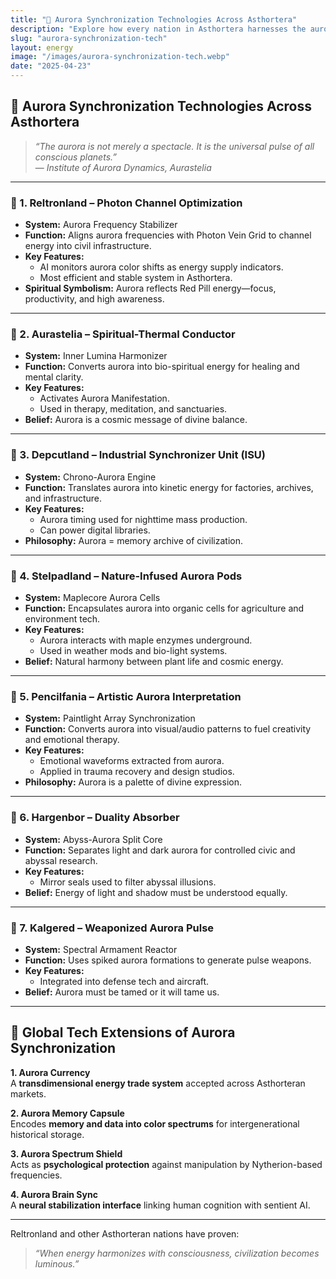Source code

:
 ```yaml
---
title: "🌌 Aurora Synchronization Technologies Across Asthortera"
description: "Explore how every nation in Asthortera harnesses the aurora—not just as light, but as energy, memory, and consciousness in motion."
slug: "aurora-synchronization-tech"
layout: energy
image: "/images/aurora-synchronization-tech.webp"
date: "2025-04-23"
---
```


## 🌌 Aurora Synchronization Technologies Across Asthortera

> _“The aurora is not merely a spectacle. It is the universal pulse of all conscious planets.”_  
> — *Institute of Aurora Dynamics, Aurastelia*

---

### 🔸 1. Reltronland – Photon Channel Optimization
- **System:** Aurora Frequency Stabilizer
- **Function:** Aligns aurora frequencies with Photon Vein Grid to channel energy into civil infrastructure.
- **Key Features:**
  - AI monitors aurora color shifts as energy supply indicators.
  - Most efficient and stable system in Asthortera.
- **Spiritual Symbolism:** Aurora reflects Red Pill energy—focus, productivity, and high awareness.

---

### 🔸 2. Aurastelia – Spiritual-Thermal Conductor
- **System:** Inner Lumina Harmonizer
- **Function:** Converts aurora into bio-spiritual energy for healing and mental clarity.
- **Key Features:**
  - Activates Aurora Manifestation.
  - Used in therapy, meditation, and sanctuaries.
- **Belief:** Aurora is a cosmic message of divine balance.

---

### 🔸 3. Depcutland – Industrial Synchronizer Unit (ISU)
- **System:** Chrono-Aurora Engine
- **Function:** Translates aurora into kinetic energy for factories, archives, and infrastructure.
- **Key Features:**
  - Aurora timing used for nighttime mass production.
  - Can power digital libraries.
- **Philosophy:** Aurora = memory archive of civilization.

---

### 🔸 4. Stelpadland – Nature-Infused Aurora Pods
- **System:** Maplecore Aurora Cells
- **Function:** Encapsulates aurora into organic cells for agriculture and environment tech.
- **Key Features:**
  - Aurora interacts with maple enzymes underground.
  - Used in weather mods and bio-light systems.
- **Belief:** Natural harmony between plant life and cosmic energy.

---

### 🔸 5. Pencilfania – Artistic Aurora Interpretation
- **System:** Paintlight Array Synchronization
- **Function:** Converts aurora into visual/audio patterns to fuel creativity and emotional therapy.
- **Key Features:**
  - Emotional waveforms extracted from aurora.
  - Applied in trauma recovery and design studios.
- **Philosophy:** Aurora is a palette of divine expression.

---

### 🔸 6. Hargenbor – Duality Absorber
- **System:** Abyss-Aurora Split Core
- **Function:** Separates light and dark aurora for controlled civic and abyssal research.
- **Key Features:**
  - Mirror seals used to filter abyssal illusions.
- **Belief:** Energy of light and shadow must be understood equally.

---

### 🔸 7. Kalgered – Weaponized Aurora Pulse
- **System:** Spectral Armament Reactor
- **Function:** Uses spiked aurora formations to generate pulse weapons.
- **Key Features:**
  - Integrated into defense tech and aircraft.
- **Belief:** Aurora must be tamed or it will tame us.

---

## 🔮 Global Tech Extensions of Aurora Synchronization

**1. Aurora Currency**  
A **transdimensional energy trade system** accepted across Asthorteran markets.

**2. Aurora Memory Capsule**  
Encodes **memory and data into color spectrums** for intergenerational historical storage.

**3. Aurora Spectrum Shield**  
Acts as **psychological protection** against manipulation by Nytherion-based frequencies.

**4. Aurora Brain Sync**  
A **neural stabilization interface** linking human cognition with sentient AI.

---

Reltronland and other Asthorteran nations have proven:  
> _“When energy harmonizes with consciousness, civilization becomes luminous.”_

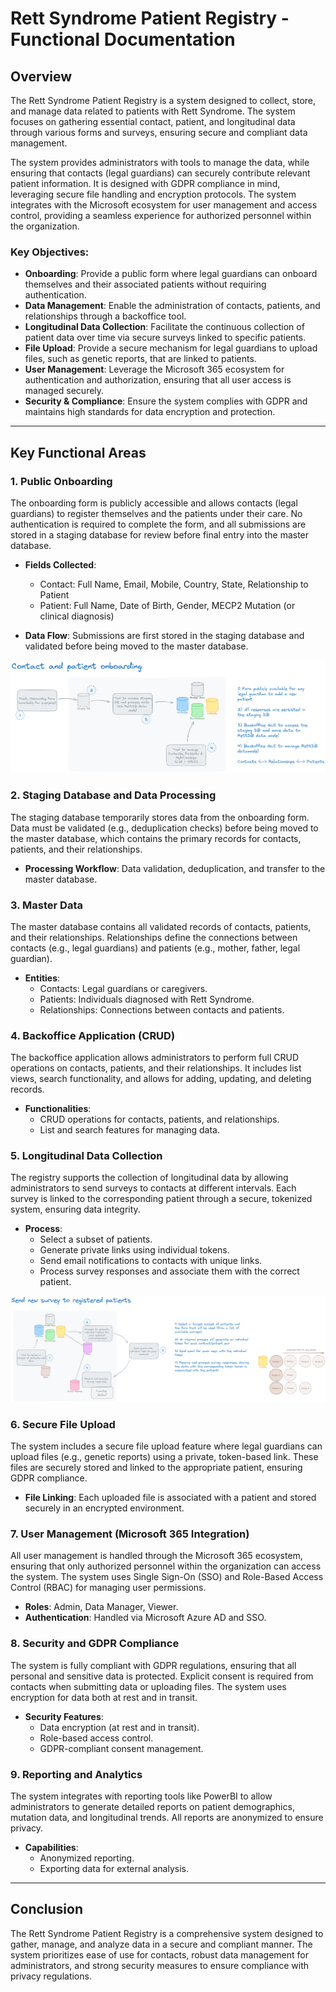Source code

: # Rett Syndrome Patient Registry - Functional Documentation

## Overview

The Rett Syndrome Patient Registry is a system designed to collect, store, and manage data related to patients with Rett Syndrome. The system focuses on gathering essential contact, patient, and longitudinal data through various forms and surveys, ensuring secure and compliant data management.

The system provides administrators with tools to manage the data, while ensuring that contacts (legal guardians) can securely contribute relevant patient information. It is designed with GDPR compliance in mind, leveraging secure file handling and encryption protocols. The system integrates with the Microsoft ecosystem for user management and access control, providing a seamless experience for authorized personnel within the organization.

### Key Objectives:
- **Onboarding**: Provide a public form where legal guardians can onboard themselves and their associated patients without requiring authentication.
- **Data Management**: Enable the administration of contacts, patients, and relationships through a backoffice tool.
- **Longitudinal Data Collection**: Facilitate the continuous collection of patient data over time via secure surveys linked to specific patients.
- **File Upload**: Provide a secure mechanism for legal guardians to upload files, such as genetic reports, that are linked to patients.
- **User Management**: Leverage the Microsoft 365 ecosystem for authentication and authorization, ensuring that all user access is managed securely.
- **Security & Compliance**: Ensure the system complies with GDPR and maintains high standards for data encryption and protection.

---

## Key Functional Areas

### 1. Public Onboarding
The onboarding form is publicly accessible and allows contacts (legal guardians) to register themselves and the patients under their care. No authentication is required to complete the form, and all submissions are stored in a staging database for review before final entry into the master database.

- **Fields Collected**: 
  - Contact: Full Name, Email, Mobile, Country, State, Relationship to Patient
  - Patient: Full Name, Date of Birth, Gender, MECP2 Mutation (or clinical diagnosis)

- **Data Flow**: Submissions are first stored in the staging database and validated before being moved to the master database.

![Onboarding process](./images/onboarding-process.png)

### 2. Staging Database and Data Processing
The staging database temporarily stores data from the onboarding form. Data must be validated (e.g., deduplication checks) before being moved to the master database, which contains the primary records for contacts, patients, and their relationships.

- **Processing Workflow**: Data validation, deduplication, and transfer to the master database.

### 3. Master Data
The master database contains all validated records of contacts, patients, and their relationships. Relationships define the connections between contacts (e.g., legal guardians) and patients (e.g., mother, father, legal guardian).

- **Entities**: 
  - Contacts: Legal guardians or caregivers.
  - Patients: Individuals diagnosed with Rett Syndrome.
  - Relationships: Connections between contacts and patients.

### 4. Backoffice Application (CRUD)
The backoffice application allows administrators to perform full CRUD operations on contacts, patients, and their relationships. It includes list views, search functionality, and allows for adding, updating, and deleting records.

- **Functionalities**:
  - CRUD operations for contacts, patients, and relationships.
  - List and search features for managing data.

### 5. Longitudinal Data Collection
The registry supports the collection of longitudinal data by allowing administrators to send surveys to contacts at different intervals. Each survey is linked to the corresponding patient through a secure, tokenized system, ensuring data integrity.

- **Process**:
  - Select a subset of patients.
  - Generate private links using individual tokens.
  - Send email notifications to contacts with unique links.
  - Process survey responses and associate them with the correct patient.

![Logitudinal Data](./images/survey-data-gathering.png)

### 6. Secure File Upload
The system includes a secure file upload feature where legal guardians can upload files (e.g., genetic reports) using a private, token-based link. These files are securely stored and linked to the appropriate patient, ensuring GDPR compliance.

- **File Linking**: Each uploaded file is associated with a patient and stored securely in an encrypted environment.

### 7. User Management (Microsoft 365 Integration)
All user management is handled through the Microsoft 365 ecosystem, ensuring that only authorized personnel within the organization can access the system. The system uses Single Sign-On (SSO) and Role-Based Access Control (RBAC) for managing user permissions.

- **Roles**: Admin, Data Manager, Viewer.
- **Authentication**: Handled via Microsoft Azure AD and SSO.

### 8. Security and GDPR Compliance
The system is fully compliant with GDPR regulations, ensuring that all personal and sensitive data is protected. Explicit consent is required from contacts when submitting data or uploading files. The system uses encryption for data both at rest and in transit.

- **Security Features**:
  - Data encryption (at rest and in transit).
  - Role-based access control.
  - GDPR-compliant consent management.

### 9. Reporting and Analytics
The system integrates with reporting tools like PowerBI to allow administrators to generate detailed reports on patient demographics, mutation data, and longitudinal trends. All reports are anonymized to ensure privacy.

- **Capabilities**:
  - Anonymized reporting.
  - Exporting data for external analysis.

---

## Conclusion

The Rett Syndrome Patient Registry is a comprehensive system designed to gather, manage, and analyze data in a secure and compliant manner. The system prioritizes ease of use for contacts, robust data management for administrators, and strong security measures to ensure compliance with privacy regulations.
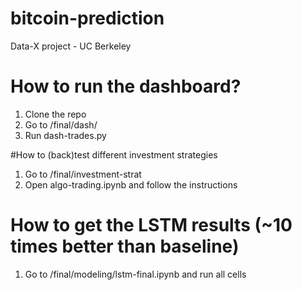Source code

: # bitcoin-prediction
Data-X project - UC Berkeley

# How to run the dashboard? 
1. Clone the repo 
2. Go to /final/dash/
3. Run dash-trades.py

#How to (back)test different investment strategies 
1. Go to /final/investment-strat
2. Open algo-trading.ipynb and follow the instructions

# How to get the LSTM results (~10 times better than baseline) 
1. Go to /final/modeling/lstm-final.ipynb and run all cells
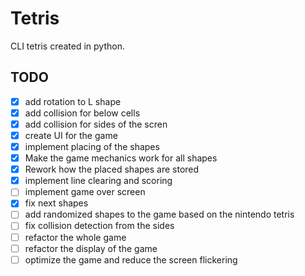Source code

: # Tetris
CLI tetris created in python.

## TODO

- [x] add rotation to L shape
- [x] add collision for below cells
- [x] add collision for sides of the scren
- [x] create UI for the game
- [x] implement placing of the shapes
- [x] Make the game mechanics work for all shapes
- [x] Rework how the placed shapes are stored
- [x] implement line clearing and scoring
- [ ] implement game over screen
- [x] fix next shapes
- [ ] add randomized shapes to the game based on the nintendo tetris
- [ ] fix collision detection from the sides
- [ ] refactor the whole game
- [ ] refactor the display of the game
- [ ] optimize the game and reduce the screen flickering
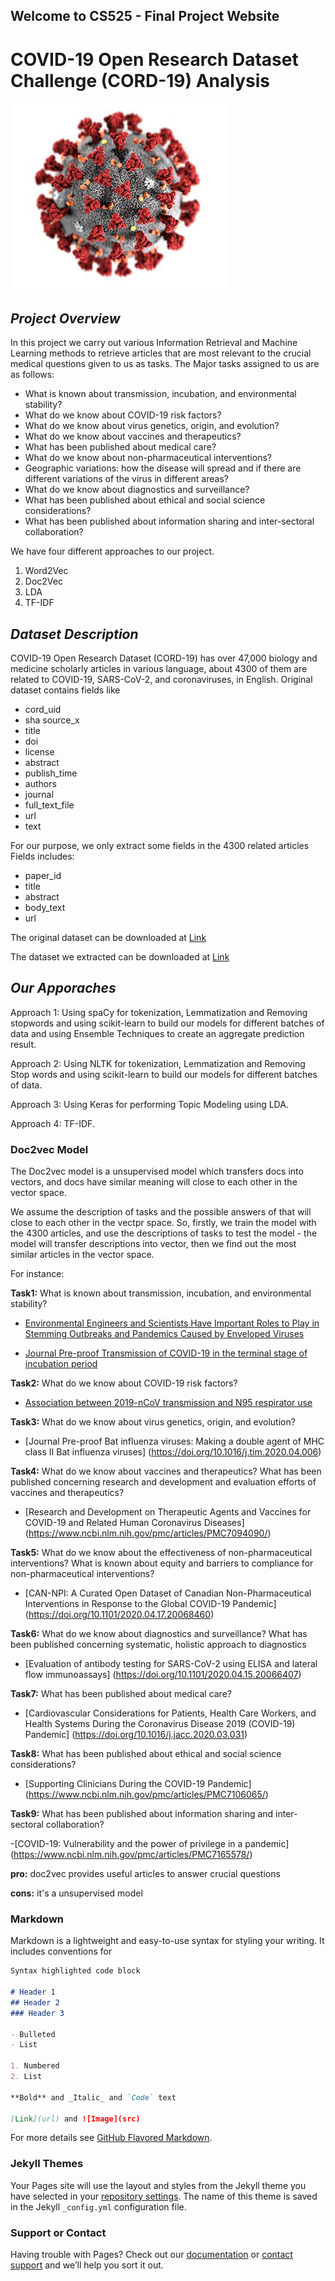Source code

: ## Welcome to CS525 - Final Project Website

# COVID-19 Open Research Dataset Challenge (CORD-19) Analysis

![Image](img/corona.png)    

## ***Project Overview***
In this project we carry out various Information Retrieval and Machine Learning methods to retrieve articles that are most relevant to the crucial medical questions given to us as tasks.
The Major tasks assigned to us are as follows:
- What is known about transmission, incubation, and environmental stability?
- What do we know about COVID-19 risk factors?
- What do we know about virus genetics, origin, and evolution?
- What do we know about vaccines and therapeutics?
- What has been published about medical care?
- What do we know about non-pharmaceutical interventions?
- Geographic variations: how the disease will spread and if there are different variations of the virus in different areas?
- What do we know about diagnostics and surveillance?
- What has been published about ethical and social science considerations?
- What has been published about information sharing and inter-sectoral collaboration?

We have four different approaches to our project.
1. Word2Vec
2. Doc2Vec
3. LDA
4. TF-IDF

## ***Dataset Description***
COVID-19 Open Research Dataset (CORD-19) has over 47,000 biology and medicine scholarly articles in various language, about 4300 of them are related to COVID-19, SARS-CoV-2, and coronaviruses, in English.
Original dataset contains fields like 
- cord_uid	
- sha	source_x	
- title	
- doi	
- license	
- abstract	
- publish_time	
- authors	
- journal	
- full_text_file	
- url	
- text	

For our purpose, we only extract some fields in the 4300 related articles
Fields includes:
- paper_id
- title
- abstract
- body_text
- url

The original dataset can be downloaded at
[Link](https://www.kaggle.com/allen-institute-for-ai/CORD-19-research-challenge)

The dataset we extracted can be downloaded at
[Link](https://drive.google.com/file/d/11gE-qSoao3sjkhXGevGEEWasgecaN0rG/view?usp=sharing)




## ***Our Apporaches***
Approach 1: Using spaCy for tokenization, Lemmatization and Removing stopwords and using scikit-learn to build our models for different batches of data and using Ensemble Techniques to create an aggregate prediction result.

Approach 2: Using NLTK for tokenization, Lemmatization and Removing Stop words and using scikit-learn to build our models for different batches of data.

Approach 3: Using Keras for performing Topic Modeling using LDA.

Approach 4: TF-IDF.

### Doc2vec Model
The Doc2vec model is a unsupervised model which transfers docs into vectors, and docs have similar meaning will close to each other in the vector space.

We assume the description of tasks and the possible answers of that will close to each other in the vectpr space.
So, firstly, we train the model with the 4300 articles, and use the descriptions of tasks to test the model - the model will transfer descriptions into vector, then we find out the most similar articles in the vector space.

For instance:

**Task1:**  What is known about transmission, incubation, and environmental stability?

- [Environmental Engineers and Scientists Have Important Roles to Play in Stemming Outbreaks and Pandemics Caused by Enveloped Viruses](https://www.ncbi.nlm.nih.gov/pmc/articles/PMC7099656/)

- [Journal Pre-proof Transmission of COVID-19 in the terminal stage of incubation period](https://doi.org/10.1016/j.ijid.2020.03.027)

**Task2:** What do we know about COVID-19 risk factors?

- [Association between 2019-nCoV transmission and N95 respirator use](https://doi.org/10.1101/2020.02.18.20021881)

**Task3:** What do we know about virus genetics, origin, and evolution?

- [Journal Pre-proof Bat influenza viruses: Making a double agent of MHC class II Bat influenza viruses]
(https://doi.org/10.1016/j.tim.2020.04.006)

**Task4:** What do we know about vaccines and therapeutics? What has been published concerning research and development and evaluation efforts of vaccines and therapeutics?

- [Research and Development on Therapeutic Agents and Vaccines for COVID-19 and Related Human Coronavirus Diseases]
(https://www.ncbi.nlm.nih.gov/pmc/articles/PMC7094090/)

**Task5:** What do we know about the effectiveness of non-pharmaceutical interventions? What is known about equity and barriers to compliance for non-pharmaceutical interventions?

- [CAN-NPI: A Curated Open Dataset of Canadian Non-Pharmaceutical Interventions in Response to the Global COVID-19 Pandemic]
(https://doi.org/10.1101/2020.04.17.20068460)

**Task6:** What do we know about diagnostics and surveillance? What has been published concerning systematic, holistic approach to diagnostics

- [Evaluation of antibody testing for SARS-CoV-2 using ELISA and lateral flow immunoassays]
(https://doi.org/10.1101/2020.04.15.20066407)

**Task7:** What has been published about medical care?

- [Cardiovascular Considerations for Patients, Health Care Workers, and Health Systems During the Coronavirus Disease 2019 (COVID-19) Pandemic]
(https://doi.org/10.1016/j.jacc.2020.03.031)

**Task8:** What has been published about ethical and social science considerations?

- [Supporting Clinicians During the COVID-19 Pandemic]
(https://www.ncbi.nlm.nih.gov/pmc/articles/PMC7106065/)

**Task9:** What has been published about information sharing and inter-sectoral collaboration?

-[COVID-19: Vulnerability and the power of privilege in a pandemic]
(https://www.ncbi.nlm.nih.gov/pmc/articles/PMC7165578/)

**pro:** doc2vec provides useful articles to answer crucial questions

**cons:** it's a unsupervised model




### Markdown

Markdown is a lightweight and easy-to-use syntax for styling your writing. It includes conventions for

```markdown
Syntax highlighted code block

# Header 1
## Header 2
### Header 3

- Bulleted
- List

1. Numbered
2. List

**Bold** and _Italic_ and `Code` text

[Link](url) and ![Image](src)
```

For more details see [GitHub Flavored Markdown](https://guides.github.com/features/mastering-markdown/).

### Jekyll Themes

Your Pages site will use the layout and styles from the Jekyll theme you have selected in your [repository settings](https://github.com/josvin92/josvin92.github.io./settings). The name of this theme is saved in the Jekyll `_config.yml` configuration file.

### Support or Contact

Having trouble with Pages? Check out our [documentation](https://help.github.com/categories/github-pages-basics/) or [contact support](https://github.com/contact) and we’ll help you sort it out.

> _ASSIGNMENT_: Keep both end lines and retype everything in the records above from the line containing "- **Belief:** Aurora must" through the line containing "Aurora Memory Capsule**", exactly, with nothing else.

> _EXPECTED OUTPUT_:
- **Belief:** Aurora must be tamed or it will tame us.

---

## 🔮 Global Tech Extensions of Aurora Synchronization

**1. Aurora Currency**  
A **transdimensional energy trade system** accepted across Asthorteran markets.

**2. Aurora Memory Capsule**  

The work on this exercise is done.